Umm... are you missing a comma or a decimal point somewhere? Maybe my public school math training is letting me down here but if the scale is 1mm = 10,000m doesn't 3m = 3,000mm which would be = 30,000,000m in scale.

Just out of curiosity what is the spacing for ships you are using?

Posted: Sun Mar 29, 2015 1:34 am
by TAMMY
I think that pyersyf simply forgot and "m". It should be 1 mm = 10000mm or 1cm = 100m. Thsi makes about 4:1 dcsle withj 1/2400 models. Or more or less 4 times the scale of 1/36000 ot 12=1000 yards.

Anyway I don't see the problem. The two carier force will never meet on table so you may use two separate tables for the deployment nad a map to keep trace of the relative positons of the two fleet.

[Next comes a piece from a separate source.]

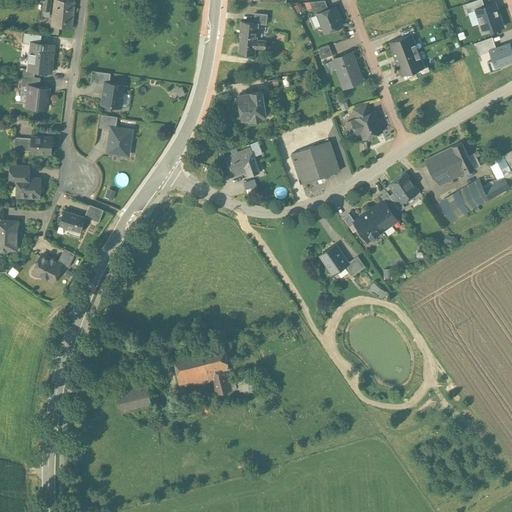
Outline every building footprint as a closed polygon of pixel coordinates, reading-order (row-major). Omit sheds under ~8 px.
[(51,0),(41,0),(41,2),(44,2),(43,10),(50,11),(51,0)] [(75,1),(67,0),(54,0),(51,25),(72,28),(75,1)] [(325,0),(309,2),(315,16),(318,14),(317,14),(329,9),(325,0)] [(482,0),(476,0),(465,4),(468,13),(475,10),(482,31),(489,28),(490,32),(504,28),(496,2),(484,6),(482,0)] [(329,9),(317,14),(318,14),(325,32),(342,26),(335,7),(329,9)] [(268,14),(255,13),(254,23),(259,23),(259,24),(266,25),(268,14)] [(240,36),(257,38),(259,24),(259,23),(254,23),(241,21),(239,36),(240,36)] [(413,26),(400,32),(402,37),(411,34),(416,32),(413,26)] [(36,34),(23,32),(22,38),(22,39),(35,41),(36,34)] [(464,32),(458,34),(460,40),(466,38),(464,32)] [(402,37),(389,42),(402,76),(415,71),(424,67),(411,34),(402,37)] [(256,40),(257,38),(240,36),(239,53),(255,55),(255,47),(265,48),(265,41),(256,40)] [(492,37),(475,43),(479,55),(489,51),(492,60),(487,62),(490,72),(502,68),(501,66),(511,62),(511,49),(510,42),(496,47),(492,37)] [(54,44),(33,42),(32,52),(30,52),(28,69),(28,70),(35,71),(51,72),(54,44)] [(329,45),(318,49),(321,59),(333,55),(329,45)] [(351,53),(329,61),(332,70),(337,68),(344,87),(362,80),(351,53)] [(428,66),(424,67),(415,71),(417,76),(430,71),(428,66)] [(99,71),(92,70),(90,82),(97,83),(99,71)] [(111,73),(99,71),(97,83),(105,84),(106,82),(109,83),(111,73)] [(284,74),(271,76),(272,84),(285,82),(284,74)] [(35,76),(23,75),(22,85),(30,86),(40,87),(41,77),(35,76)] [(109,83),(106,82),(105,84),(102,104),(121,107),(124,85),(109,83)] [(40,87),(30,86),(28,100),(27,101),(26,105),(28,107),(31,107),(33,106),(47,107),(49,88),(40,87)] [(262,90),(239,93),(242,117),(245,116),(246,122),(254,121),(253,118),(263,116),(263,114),(271,113),(269,105),(265,106),(262,90)] [(367,104),(354,109),(357,118),(370,113),(367,104)] [(357,118),(356,118),(357,120),(356,120),(355,123),(358,131),(361,132),(362,131),(364,137),(364,138),(366,137),(366,138),(370,140),(373,138),(375,135),(374,134),(381,131),(379,125),(380,123),(378,118),(376,117),(374,112),(370,113),(357,118)] [(118,117),(107,115),(105,128),(111,129),(111,127),(116,127),(118,117)] [(116,127),(111,127),(111,129),(108,151),(128,155),(132,130),(116,127)] [(52,135),(33,134),(33,138),(32,151),(52,152),(52,135)] [(33,138),(15,137),(14,150),(32,151),(33,138)] [(329,141),(291,154),(301,184),(339,171),(329,141)] [(471,160),(462,141),(453,146),(466,172),(475,168),(474,168),(480,165),(476,157),(471,160)] [(453,146),(425,159),(433,176),(440,185),(466,172),(453,146)] [(251,147),(225,156),(233,176),(247,171),(249,176),(260,172),(251,147)] [(511,149),(503,155),(511,171),(511,173),(511,149)] [(503,154),(490,160),(492,166),(498,177),(511,171),(503,155),(503,154)] [(489,160),(480,165),(483,171),(492,166),(490,160),(489,160)] [(29,166),(11,165),(10,183),(18,184),(19,177),(29,177),(29,166)] [(406,173),(389,184),(395,192),(402,203),(419,192),(406,173)] [(29,177),(19,177),(18,184),(17,196),(39,197),(40,192),(41,192),(44,190),(44,186),(42,183),(40,183),(41,178),(29,177)] [(505,177),(488,187),(486,183),(483,185),(489,198),(510,186),(505,178),(505,177)] [(255,178),(245,180),(247,188),(257,185),(255,178)] [(480,179),(439,202),(451,221),(489,198),(483,185),(480,179)] [(390,196),(387,192),(381,196),(384,201),(385,201),(391,210),(397,206),(390,196)] [(402,203),(395,192),(390,196),(397,206),(400,210),(405,207),(402,203)] [(384,201),(369,212),(382,230),(398,220),(391,210),(385,201),(384,201)] [(104,209),(90,204),(85,216),(86,216),(99,221),(104,209)] [(85,216),(64,209),(60,225),(81,231),(86,216),(85,216)] [(355,221),(354,222),(359,228),(367,240),(382,230),(369,212),(355,221)] [(355,221),(349,213),(343,217),(353,232),(359,228),(354,222),(355,221)] [(2,219),(0,219),(0,249),(1,251),(6,251),(8,249),(17,249),(19,220),(2,219)] [(348,263),(335,245),(320,255),(334,275),(345,267),(349,264),(348,263)] [(75,253),(64,248),(58,261),(63,263),(62,263),(69,266),(75,253)] [(52,257),(51,259),(42,254),(37,264),(42,266),(37,274),(39,275),(40,278),(42,279),(44,278),(53,282),(62,263),(63,263),(58,261),(57,260),(56,257),(54,256),(52,257)] [(365,267),(358,256),(353,259),(360,270),(365,267)] [(360,270),(353,259),(348,263),(349,264),(345,267),(351,276),(360,270)] [(225,342),(174,353),(179,378),(226,368),(227,371),(231,370),(225,342)] [(226,368),(179,378),(183,394),(210,388),(209,381),(213,380),(216,393),(238,388),(236,380),(229,382),(227,371),(226,368)] [(252,372),(238,376),(240,385),(243,384),(243,383),(254,380),(252,372)] [(254,380),(243,383),(243,384),(246,394),(256,391),(254,380)] [(149,382),(117,389),(122,409),(153,402),(149,382)]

In case one of the two carrier force is involved in a surface acion it owuld develop as a normal naval battle.

Posted: Sun Mar 29, 2015 1:43 am
by CG2
As a wildcard, what about WW1? Shorter range aircraft and smaller speed differential.

Posted: Sun Mar 29, 2015 2:42 am
by John Secker
Yes, definitely a few decimal places out there. 1mm = 10000m is a scale of 1:10,000,000 - at that scale the Atlantic Ocean would be a couple of feet across, and you could fit the Pacific onto a modestly sized wargames table.

However, even discounting typos, there is a genuine problem - in order to fit a battle onto a table, the "ground" scale needs to be pretty large. At 1:10,000 a range of 20,000 yards is about 6 feet on the table, so if you want your battleships to start out of range, and you don't own a ballroom, you'll need to use that or an even bigger scale. Which means your ships are going to be way out of proportion, giving you problems with spacing, calculating collisions and torpedo hits and so on. It just looks wrong - like a Flames of War battle, everything is just too close.

GHQ ships are very nice models, but for fighting battles I use the smallest ships I can get - the 1:6000 models produced by Hallmark (I think they may have been bought by someone else, my purchases were a long time ago).

Posted: Sun Mar 29, 2015 4:16 am
by piersyf
Yes you're all correct, I left an M off. I was particularly numerically challenged yesterday. It is as TAMMY posted. As to distances it depends on the particular battle conditions, but escorts need to ensure they have good coverage for both ASW and AAA to be effective. No point having them 10 miles away, they leave too many gaps. Convoys typically had spacings between merchants of 600 to 800m, and some of them closed up even more at night! I defy you to place any GHQ merchant nose to tail, with a bridge to bridge distance of 6/10ths of an inch. At 1mm = 10m the ships' bases touch nose to tail to meet that scale.